U.S.-based juror Claudia Juech, Associate Vice President at The Rockefeller Foundation where she is charged with identifying new intervention opportunities across all four of the Foundation’s thematic priority areas , shared some insights as to what makes an award-winning entry.
Q: How did you become involved with the award?
Claudia: I learned about the award through one of my program managers here at the Rockefeller Foundation, and felt that there are some strong synergies between the work being undertaken by both the Rockefeller Foundation and Siemens Stiftung.
Q: What criteria do you feel is most important in selecting an award winner?
Claudia: All the criteria for the award are critical. However, I take a close look at whether the project being submitted has what it takes to be viable in the long run – that is, the organization and the technology won’t suddenly become obsolete.
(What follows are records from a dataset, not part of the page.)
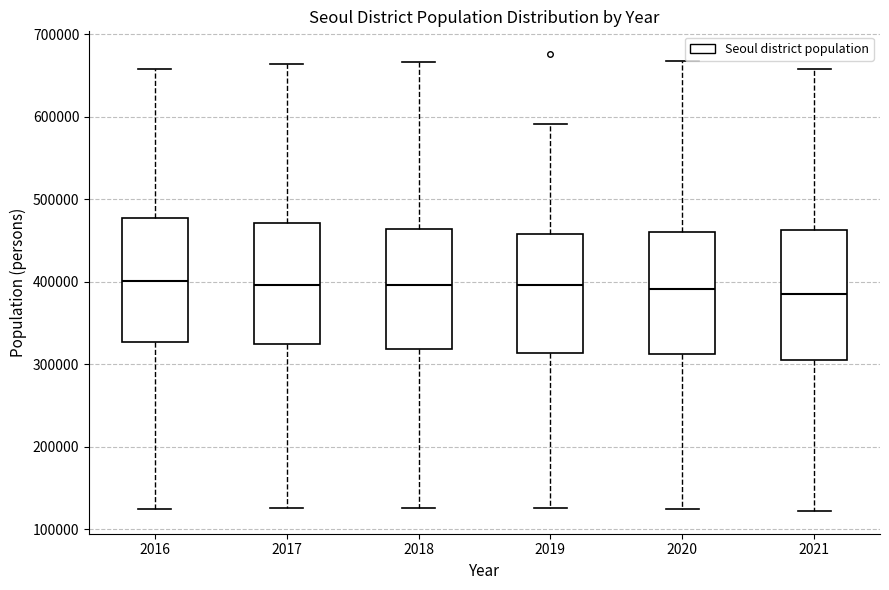

Reading left to right, transcribe this box plot: for each box, give where its median line is, the range the box spans, and where its two whiskers end, as read against the y-axis. The values are not printed on the chart, so give them approximately, as read against the axis.

2016: median 400000, box 330000 to 480000, whiskers 130000 to 660000
2017: median 400000, box 320000 to 470000, whiskers 130000 to 660000
2018: median 400000, box 320000 to 460000, whiskers 130000 to 670000
2019: median 400000, box 310000 to 460000, whiskers 130000 to 590000
2020: median 390000, box 310000 to 460000, whiskers 130000 to 670000
2021: median 390000, box 300000 to 460000, whiskers 120000 to 660000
The entrant’s business model is one important piece of information to get a sense of the viability of the project.
Q: Along those lines, what does the ideal award winner look like?
Claudia: Ideally, the winner is someone whose project could employ others – it should not be a solo effort. I also like to find someone who comes from that community – someone who can prove they really understand the problem that their solution is addressing.
Q: What do you feel are major trends impacting innovation in the developing world?
Claudia: Mobile phones have been major game changers in terms of what’s possible today. Much easier access to information and being able to connect with other innovators have increased the capacity of people to take new approaches regardless of who they are or where they are. Increased access to capital through microfinance services is helping to forward innovative technologies. In cities such as Nairobi a true start-up culture has emerged – with co-working spaces and incubators, which is now spreading across the African continent.
Q. What are you seeing as the greatest need or concern?
Claudia: That is difficult to say. Typically, cities as centers of economic growth and innovation have greater access to water, sanitation, health, and education although not all of their inhabitants benefit from that, whereas rural areas do not easily reap the benefit of innovation. The greatest concern is how people can make a living that supports them and their families reliably. In terms of innovations that need to be economically viable we can’t forget about the poorest of the poor who have no disposable income and can’t pay for basic services such as water or electricity.
Q: What advice would you give to entrants?
Claudia: Be as clear as you can be. Don’t assume the jurors know things – provide detailed information, data, and really explain the challenge and your technological solution using examples. Create a compelling case for how your innovation will work to improve underserved countries, and why Siemens Stiftung should award your innovation.
Claudia Juech is Associate Vice President and Managing Director for Strategic Research at The Rockefeller Foundation where she is charged with maximizing the insight coming into and being generated by the Foundation. This includes leading the Foundation’s “Scan and Search” processes for sourcing and assessing new potential opportunities for impact, which combine social science research methods, concepts from venture capital, and strategic foresight. She also builds and leverages the Foundation’s knowledge networks, oversees efforts to integrate knowledge across departments, and manages residency and conference programming for the Foundation’s Bellagio Center. Claudia Juech established the Foundation’s horizon scanning activities and created a global “Searchlight” network of trend monitoring grantees that provided input into idea generation processes at the Foundation.
Previously, she was Vice President at DB Research, Deutsche Bank’s think tank for trends in business, society, and financial markets. Reporting to Deutsche Bank Group’s chief economist, she provided decision-making support on a broad range of topics, ranging from economic issues to demographics and healthcare. Claudia Juech has a degree in Information Science from Cologne University of Applied Sciences and an International MBA from the University of Cologne.